I have pondered the idea of a blog for some time but have thought better of it for a slew of reasons. The most obvious reason or question I have is "Why would anyone waste their time reading it?". Which is still a very big concern. Then I realized that this is a process I am ready to attempt and if it fails I delete the account and the remnants can float in space for eternity. I also thought about family. Will I post family updates and expose our life once again on yet another social media site? Well, no. This is already covered by Bren who does a much better job of it than I ever could. Besides if it is to benefit me and/or the family I really should do it separately. You never know the neighbors might read this!

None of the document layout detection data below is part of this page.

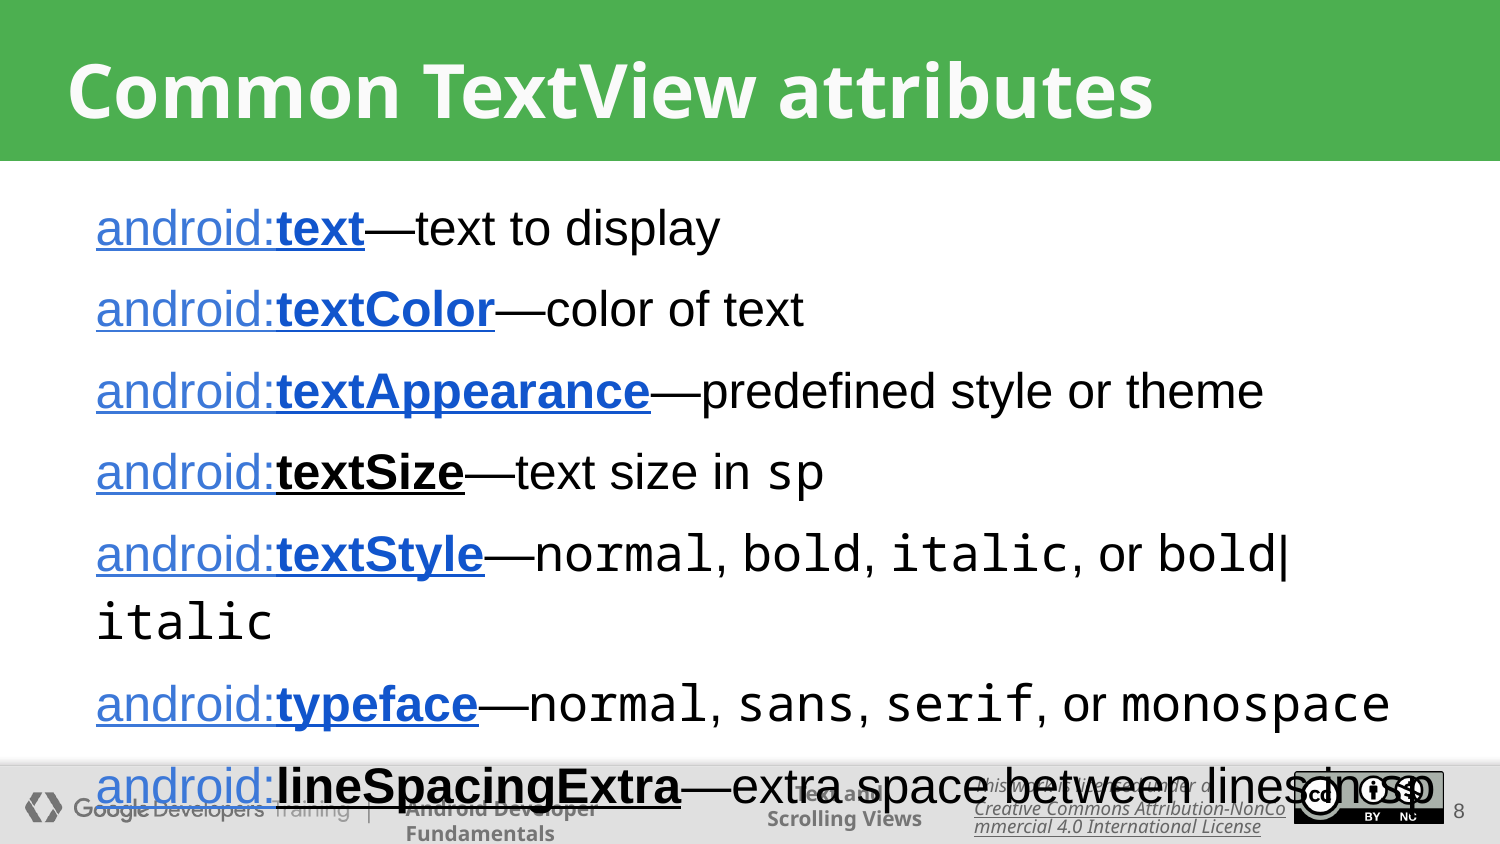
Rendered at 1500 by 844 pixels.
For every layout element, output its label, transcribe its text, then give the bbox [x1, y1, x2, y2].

list android:text—text to display android:textColor—color of text android:textAppearance—predefined style or theme android:textSize—text size in sp android:textStyle—normal, bold, italic, or bold|italic android:typeface—normal, sans, serif, or monospace android:lineSpacingExtra—extra space between lines in sp [80, 171, 1462, 762]
picture [0, 161, 1500, 844]
title Common TextView attributes [51, 28, 1449, 122]
slide_number ‹#› [1389, 777, 1480, 842]
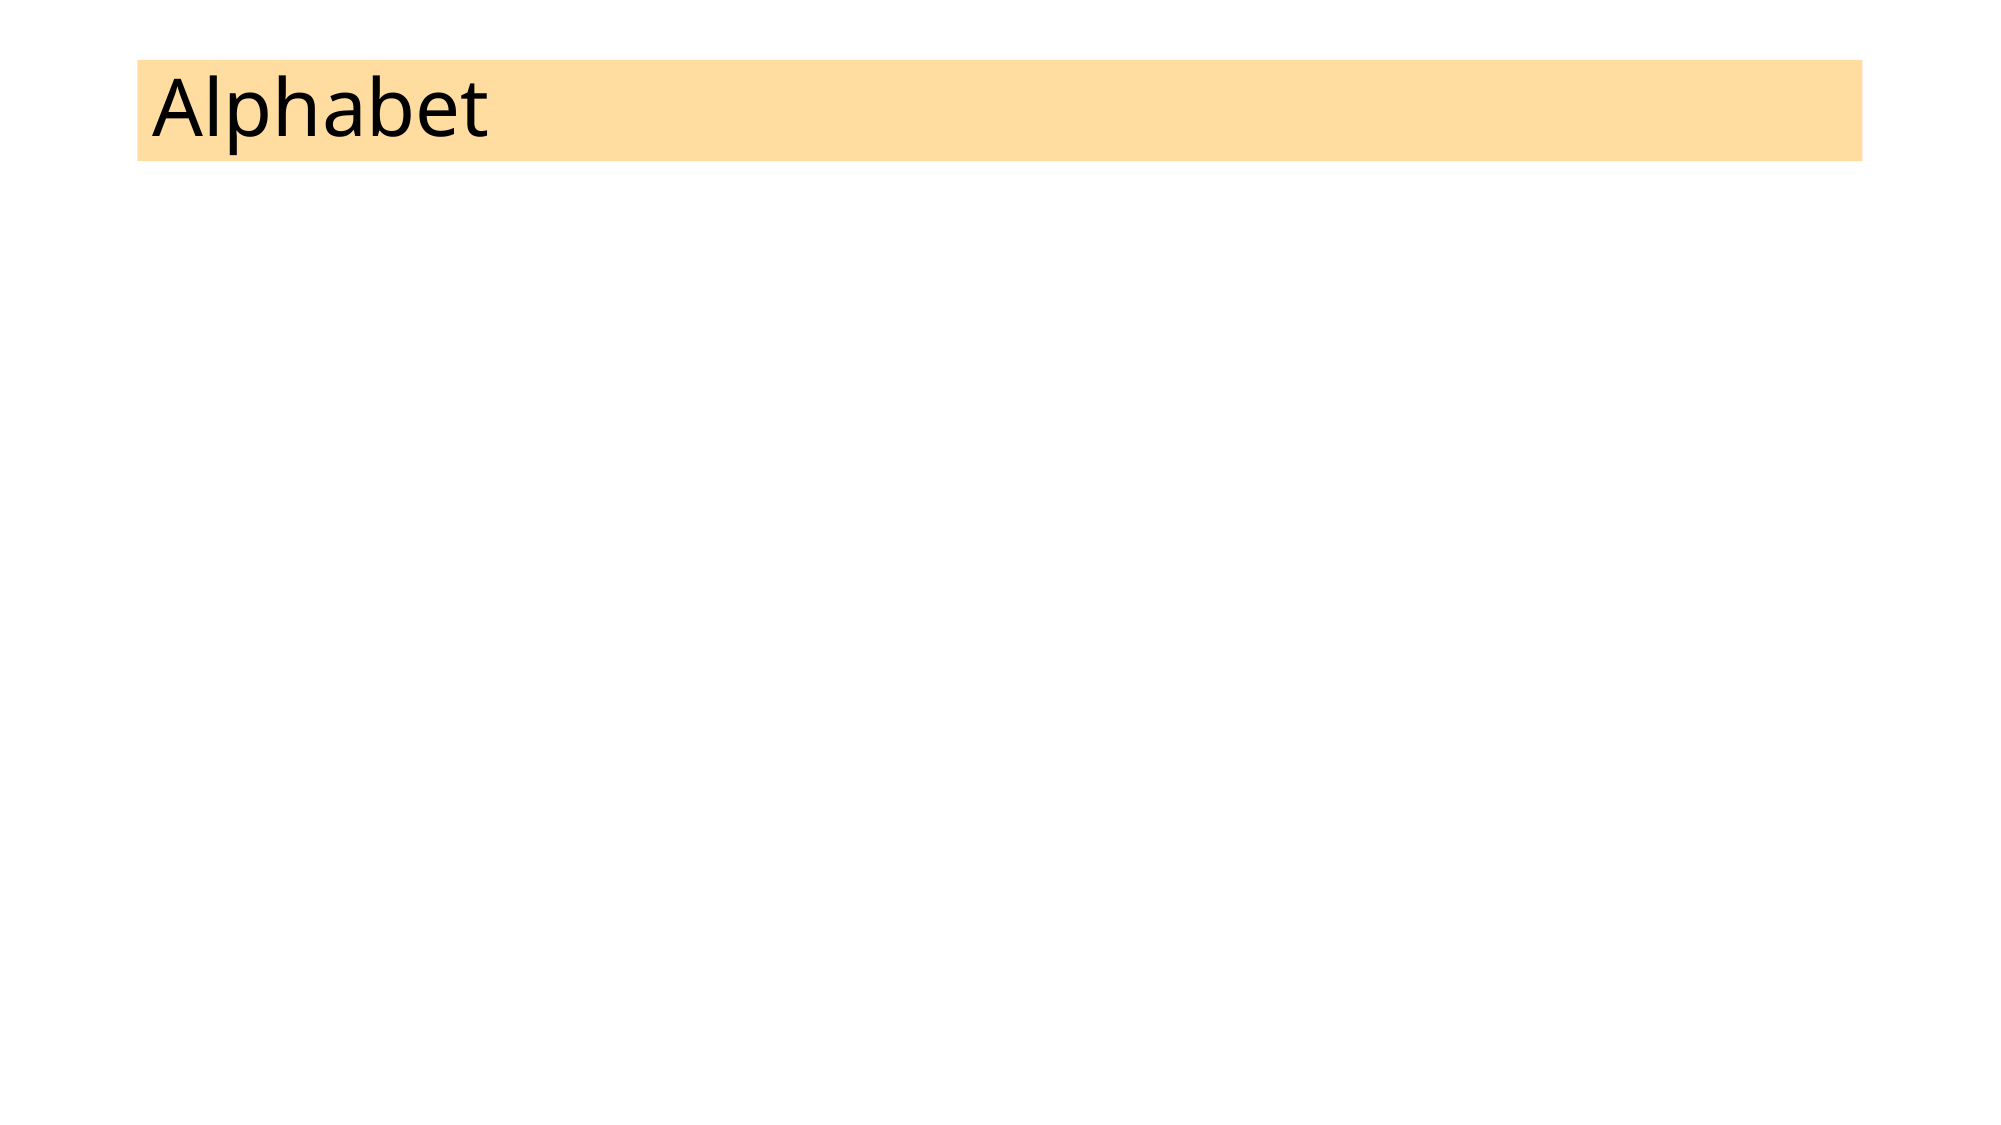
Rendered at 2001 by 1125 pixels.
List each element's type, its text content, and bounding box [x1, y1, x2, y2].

title Alphabet [137, 59, 1863, 162]
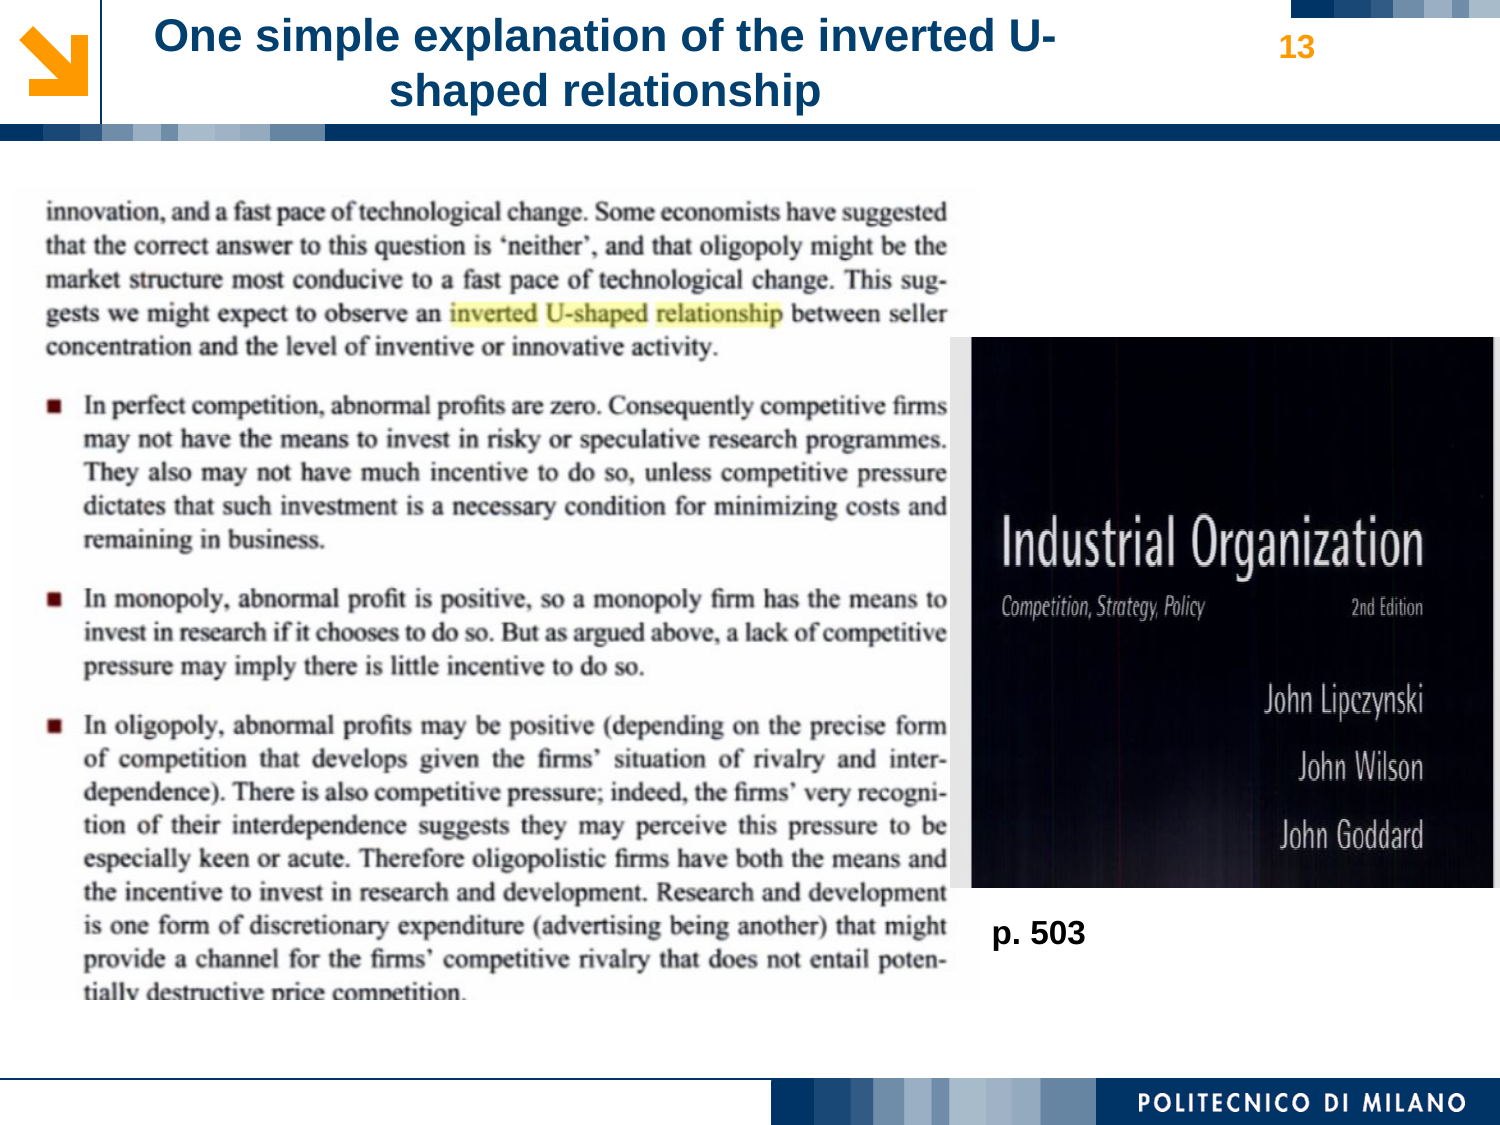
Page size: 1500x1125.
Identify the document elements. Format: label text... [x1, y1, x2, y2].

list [12, 187, 978, 1001]
picture [0, 1074, 1500, 1125]
picture [949, 337, 1500, 888]
picture [0, 0, 1500, 141]
slide_number 13 [1269, 24, 1493, 66]
text_box p. 503 [982, 903, 1350, 959]
title One simple explanation of the inverted U-shaped relationship [117, 5, 1094, 144]
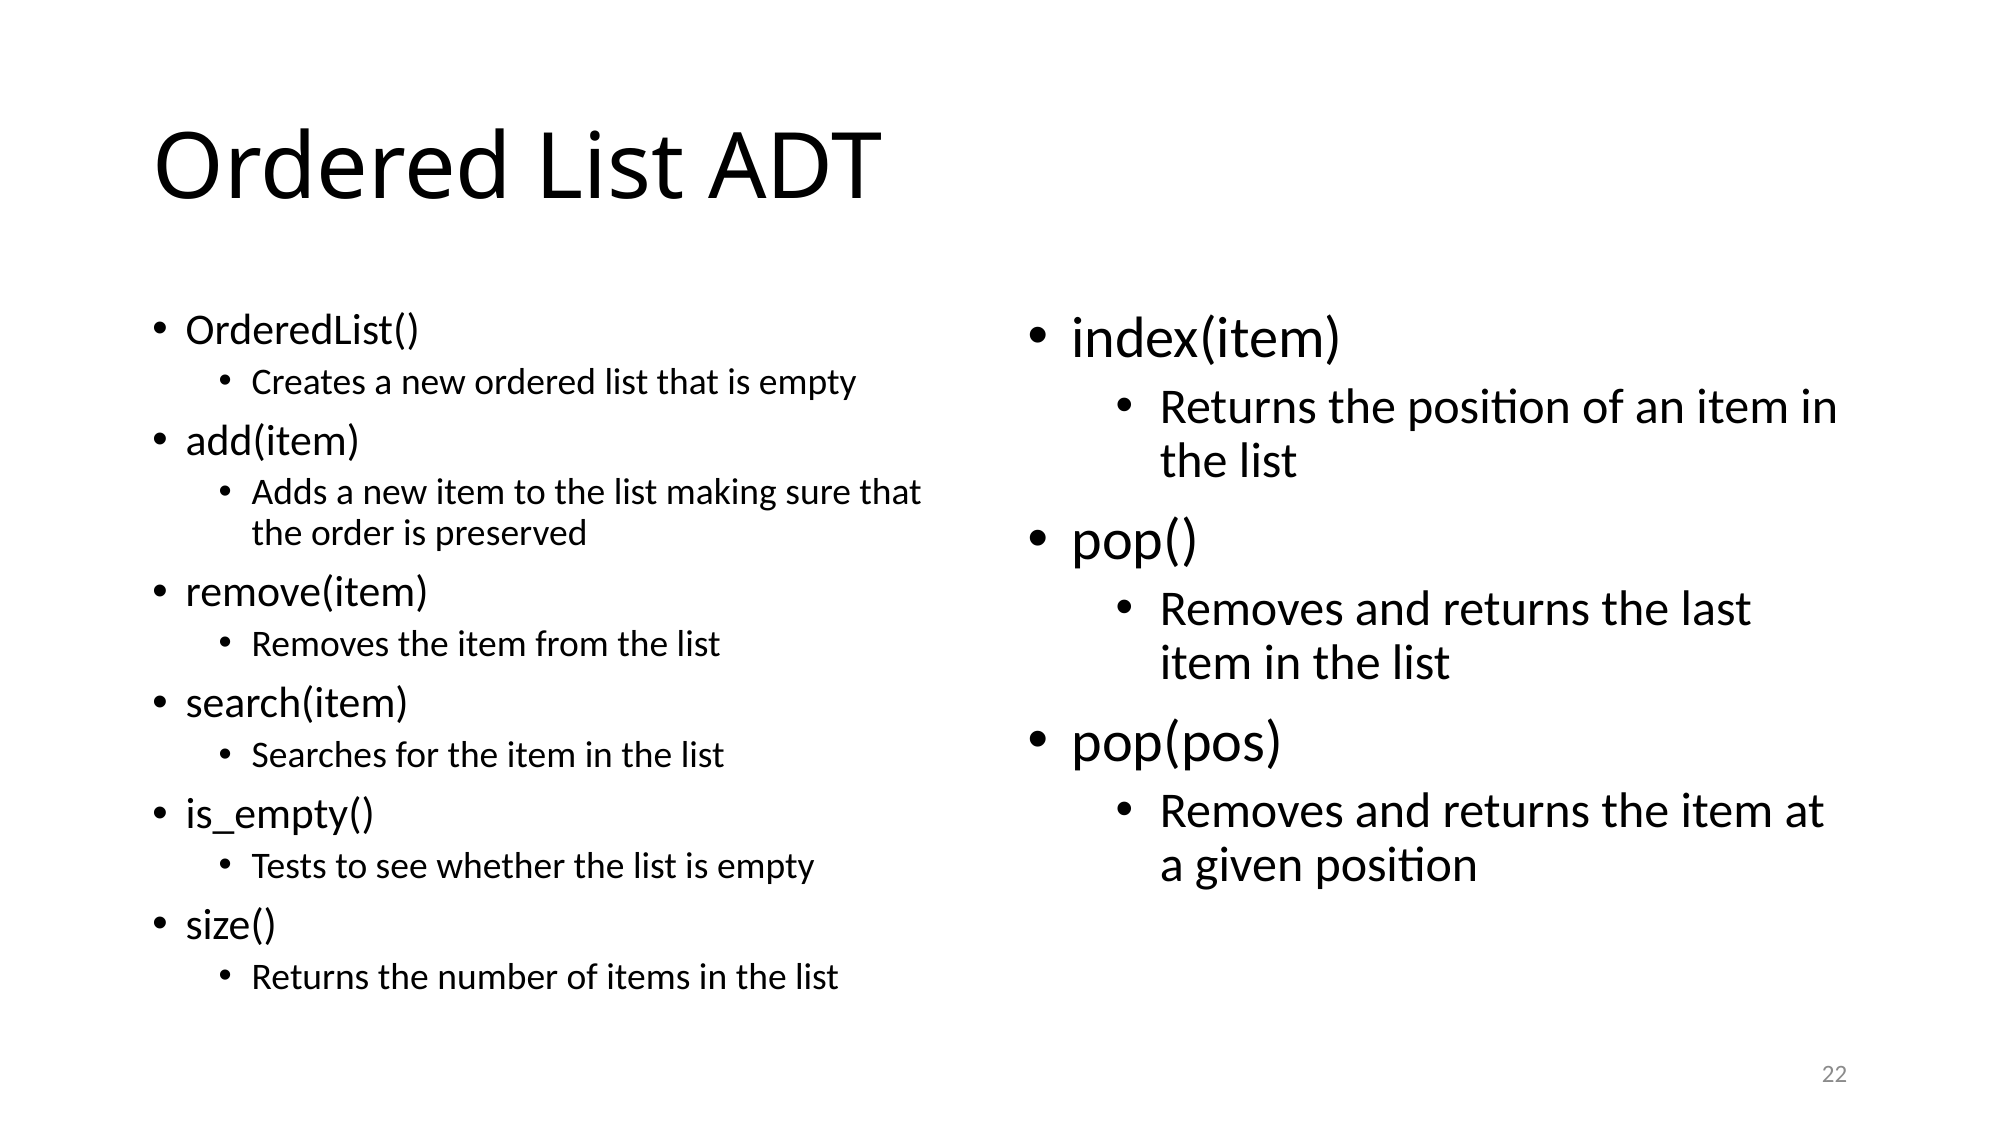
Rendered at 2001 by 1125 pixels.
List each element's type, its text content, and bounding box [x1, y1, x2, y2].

title Ordered List ADT [137, 59, 1863, 278]
slide_number 22 [1412, 1042, 1863, 1103]
list index(item) Returns the position of an item in the list pop() Removes and returns the last item in the list pop(pos) Removes and returns the item at a given position [1012, 299, 1863, 1014]
list OrderedList() Creates a new ordered list that is empty add(item) Adds a new item to the list making sure that the order is preserved remove(item) Removes the item from the list search(item) Searches for the item in the list is_empty() Tests to see whether the list is empty size() Returns the number of items in the list [137, 299, 988, 1014]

What finally did it (along with feeling ready) was the inability to make sense of twitter. That's the truth. I want to expose the process of art as it occurs in and out of me in hopes of finding like minded individuals who are stubbornly creating art out of self taught techniques. Twitter gives you so many letters to update, I wanted to fully express. I want a place where I can write about the influence behind the art. (without giving away to much) I don't usually expose the meaning of the art other than the basic theme. The other big draw for me was the idea that all confused feelings, thoughts and overall negativity needs to be exposed in order to live more free. I would like to dispose of the unpreventable by-product of art. Van Gogh might have had success with the blog before he decided to hack off his ear! Theo might have welcomed Vinnie seeking support from fellow art nuts. Now that I think of it Vincent was blogging, old school blogging!

Anyway, here are the random thoughts of the first entry.
Always explore, evolve and question.